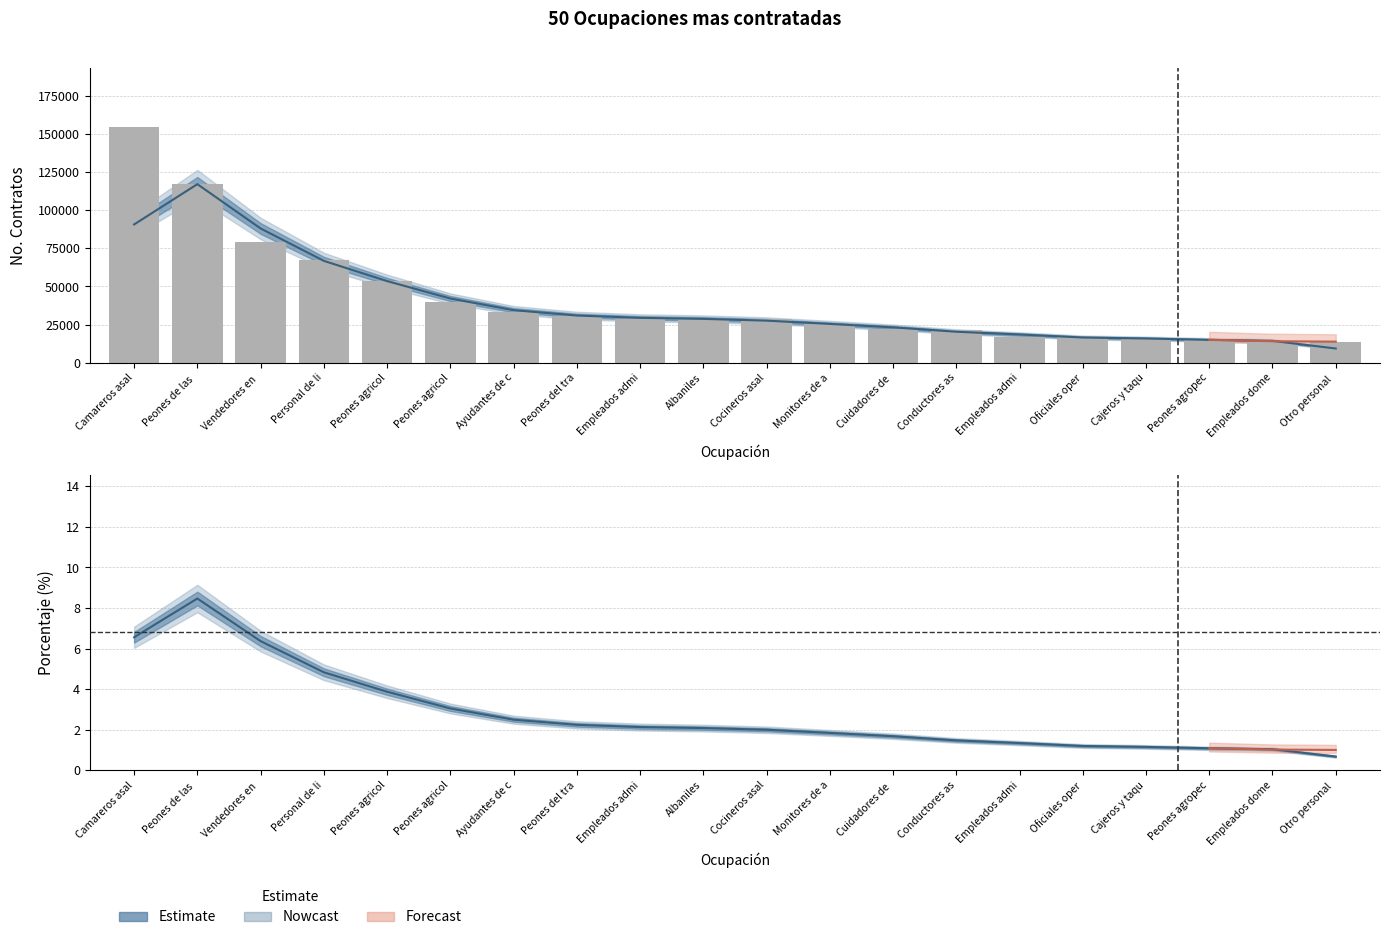

How many data points does each series have?

20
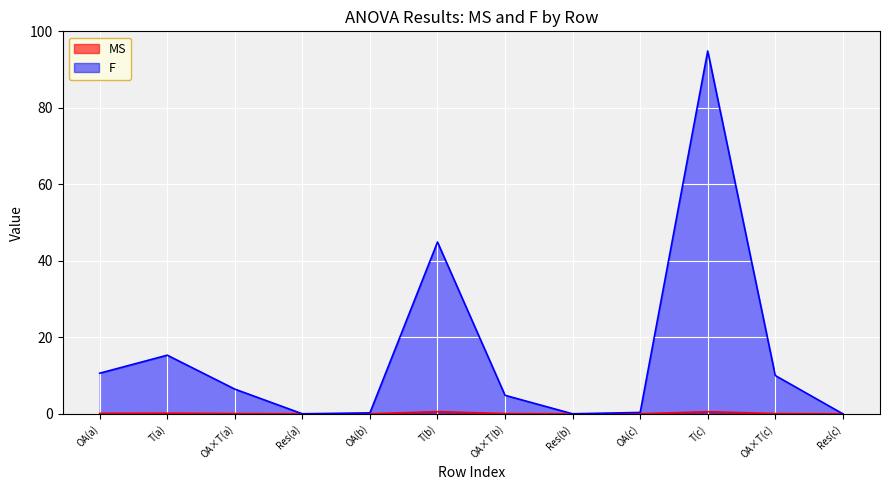

True or false: F has a value of 0.0 at Res(a).

True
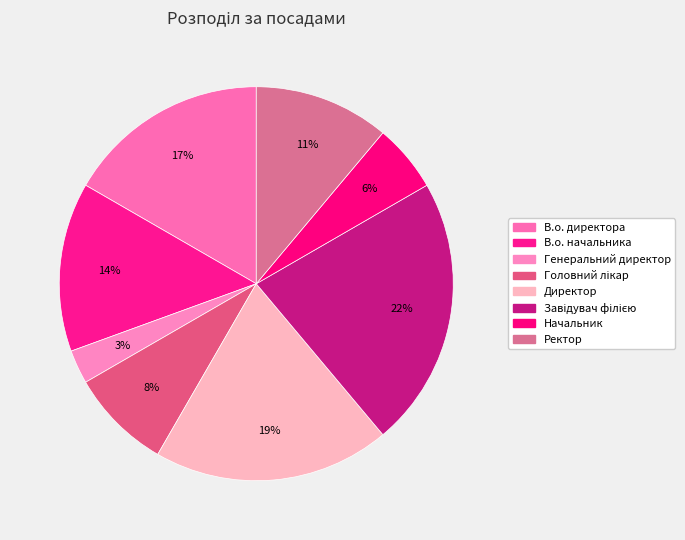

What is the ratio of the value at Головний лікар to the value at Завідувач філією?

0.4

+ + + + +

Return all of the rows above word for word, leaving out the pictures.

__Completed task__:
How many data points does each series have?

20

True or false: F has a value of 0.0 at Res(a).

True

What is the ratio of the value at Головний лікар to the value at Завідувач філією?

0.4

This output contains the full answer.